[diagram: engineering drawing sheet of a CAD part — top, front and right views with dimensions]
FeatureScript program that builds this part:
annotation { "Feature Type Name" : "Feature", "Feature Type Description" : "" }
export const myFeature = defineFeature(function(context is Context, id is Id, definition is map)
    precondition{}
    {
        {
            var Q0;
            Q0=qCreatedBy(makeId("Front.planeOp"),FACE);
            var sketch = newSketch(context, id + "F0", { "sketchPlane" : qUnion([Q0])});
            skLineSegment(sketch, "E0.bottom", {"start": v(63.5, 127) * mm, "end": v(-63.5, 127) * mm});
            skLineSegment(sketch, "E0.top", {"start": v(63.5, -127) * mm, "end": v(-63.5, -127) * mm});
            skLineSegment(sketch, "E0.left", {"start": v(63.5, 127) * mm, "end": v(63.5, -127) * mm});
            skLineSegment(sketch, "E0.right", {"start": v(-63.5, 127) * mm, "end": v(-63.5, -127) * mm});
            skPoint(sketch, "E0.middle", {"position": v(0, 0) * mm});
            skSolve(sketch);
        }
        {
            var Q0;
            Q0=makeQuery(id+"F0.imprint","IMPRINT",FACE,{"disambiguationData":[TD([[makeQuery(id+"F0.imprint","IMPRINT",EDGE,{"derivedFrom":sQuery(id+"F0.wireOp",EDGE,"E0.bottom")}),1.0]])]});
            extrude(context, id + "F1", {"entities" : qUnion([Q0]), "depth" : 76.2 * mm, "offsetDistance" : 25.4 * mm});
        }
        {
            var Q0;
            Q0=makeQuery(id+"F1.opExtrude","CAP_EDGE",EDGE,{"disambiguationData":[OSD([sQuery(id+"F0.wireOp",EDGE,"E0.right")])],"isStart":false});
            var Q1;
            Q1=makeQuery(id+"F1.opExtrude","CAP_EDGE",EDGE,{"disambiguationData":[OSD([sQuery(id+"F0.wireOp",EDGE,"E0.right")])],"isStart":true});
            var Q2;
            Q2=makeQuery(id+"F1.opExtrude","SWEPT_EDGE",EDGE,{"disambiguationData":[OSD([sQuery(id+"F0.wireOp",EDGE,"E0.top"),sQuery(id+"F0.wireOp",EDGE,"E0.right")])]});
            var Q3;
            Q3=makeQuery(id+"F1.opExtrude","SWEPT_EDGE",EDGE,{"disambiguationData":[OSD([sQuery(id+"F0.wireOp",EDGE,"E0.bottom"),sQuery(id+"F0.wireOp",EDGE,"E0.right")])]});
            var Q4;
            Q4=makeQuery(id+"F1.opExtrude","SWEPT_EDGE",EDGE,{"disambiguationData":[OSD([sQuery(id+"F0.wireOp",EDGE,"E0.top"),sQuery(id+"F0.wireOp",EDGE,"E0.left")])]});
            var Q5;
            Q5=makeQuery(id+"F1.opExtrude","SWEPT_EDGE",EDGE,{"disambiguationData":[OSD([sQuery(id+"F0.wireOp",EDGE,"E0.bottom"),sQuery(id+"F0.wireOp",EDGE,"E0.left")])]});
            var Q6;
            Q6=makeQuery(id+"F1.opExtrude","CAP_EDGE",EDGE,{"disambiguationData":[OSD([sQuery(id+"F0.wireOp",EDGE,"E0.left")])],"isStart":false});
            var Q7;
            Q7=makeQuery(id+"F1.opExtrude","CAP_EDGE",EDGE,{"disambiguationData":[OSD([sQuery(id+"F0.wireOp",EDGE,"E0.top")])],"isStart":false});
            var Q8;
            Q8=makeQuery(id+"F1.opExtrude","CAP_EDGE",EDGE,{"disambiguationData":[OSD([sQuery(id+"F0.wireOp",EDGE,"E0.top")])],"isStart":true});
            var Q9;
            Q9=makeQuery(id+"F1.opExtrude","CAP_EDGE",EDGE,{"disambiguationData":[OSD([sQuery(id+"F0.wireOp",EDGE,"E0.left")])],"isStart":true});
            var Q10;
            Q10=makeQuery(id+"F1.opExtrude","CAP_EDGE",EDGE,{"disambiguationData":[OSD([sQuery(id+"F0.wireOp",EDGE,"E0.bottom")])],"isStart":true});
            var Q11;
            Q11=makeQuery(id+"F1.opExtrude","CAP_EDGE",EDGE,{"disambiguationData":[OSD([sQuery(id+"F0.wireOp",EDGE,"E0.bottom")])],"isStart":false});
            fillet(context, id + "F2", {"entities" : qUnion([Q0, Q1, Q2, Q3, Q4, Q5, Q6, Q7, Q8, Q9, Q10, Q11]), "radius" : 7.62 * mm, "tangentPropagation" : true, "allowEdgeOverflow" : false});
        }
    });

WRITTEN INSTRUCTION
Reproduce every line of the records above as a numbered list, leaving out any blank lines.

TASK RESULT
1. [diagram: engineering drawing sheet of a CAD part — top, front and right views with dimensions]
2. FeatureScript program that builds this part:
3. annotation { "Feature Type Name" : "Feature", "Feature Type Description" : "" }
4. export const myFeature = defineFeature(function(context is Context, id is Id, definition is map)
5.     precondition{}
6.     {
7.         {
8.             var Q0;
9.             Q0=qCreatedBy(makeId("Front.planeOp"),FACE);
10.             var sketch = newSketch(context, id + "F0", { "sketchPlane" : qUnion([Q0])});
11.             skLineSegment(sketch, "E0.bottom", {"start": v(63.5, 127) * mm, "end": v(-63.5, 127) * mm});
12.             skLineSegment(sketch, "E0.top", {"start": v(63.5, -127) * mm, "end": v(-63.5, -127) * mm});
13.             skLineSegment(sketch, "E0.left", {"start": v(63.5, 127) * mm, "end": v(63.5, -127) * mm});
14.             skLineSegment(sketch, "E0.right", {"start": v(-63.5, 127) * mm, "end": v(-63.5, -127) * mm});
15.             skPoint(sketch, "E0.middle", {"position": v(0, 0) * mm});
16.             skSolve(sketch);
17.         }
18.         {
19.             var Q0;
20.             Q0=makeQuery(id+"F0.imprint","IMPRINT",FACE,{"disambiguationData":[TD([[makeQuery(id+"F0.imprint","IMPRINT",EDGE,{"derivedFrom":sQuery(id+"F0.wireOp",EDGE,"E0.bottom")}),1.0]])]});
21.             extrude(context, id + "F1", {"entities" : qUnion([Q0]), "depth" : 76.2 * mm, "offsetDistance" : 25.4 * mm});
22.         }
23.         {
24.             var Q0;
25.             Q0=makeQuery(id+"F1.opExtrude","CAP_EDGE",EDGE,{"disambiguationData":[OSD([sQuery(id+"F0.wireOp",EDGE,"E0.right")])],"isStart":false});
26.             var Q1;
27.             Q1=makeQuery(id+"F1.opExtrude","CAP_EDGE",EDGE,{"disambiguationData":[OSD([sQuery(id+"F0.wireOp",EDGE,"E0.right")])],"isStart":true});
28.             var Q2;
29.             Q2=makeQuery(id+"F1.opExtrude","SWEPT_EDGE",EDGE,{"disambiguationData":[OSD([sQuery(id+"F0.wireOp",EDGE,"E0.top"),sQuery(id+"F0.wireOp",EDGE,"E0.right")])]});
30.             var Q3;
31.             Q3=makeQuery(id+"F1.opExtrude","SWEPT_EDGE",EDGE,{"disambiguationData":[OSD([sQuery(id+"F0.wireOp",EDGE,"E0.bottom"),sQuery(id+"F0.wireOp",EDGE,"E0.right")])]});
32.             var Q4;
33.             Q4=makeQuery(id+"F1.opExtrude","SWEPT_EDGE",EDGE,{"disambiguationData":[OSD([sQuery(id+"F0.wireOp",EDGE,"E0.top"),sQuery(id+"F0.wireOp",EDGE,"E0.left")])]});
34.             var Q5;
35.             Q5=makeQuery(id+"F1.opExtrude","SWEPT_EDGE",EDGE,{"disambiguationData":[OSD([sQuery(id+"F0.wireOp",EDGE,"E0.bottom"),sQuery(id+"F0.wireOp",EDGE,"E0.left")])]});
36.             var Q6;
37.             Q6=makeQuery(id+"F1.opExtrude","CAP_EDGE",EDGE,{"disambiguationData":[OSD([sQuery(id+"F0.wireOp",EDGE,"E0.left")])],"isStart":false});
38.             var Q7;
39.             Q7=makeQuery(id+"F1.opExtrude","CAP_EDGE",EDGE,{"disambiguationData":[OSD([sQuery(id+"F0.wireOp",EDGE,"E0.top")])],"isStart":false});
40.             var Q8;
41.             Q8=makeQuery(id+"F1.opExtrude","CAP_EDGE",EDGE,{"disambiguationData":[OSD([sQuery(id+"F0.wireOp",EDGE,"E0.top")])],"isStart":true});
42.             var Q9;
43.             Q9=makeQuery(id+"F1.opExtrude","CAP_EDGE",EDGE,{"disambiguationData":[OSD([sQuery(id+"F0.wireOp",EDGE,"E0.left")])],"isStart":true});
44.             var Q10;
45.             Q10=makeQuery(id+"F1.opExtrude","CAP_EDGE",EDGE,{"disambiguationData":[OSD([sQuery(id+"F0.wireOp",EDGE,"E0.bottom")])],"isStart":true});
46.             var Q11;
47.             Q11=makeQuery(id+"F1.opExtrude","CAP_EDGE",EDGE,{"disambiguationData":[OSD([sQuery(id+"F0.wireOp",EDGE,"E0.bottom")])],"isStart":false});
48.             fillet(context, id + "F2", {"entities" : qUnion([Q0, Q1, Q2, Q3, Q4, Q5, Q6, Q7, Q8, Q9, Q10, Q11]), "radius" : 7.62 * mm, "tangentPropagation" : true, "allowEdgeOverflow" : false});
49.         }
50.     });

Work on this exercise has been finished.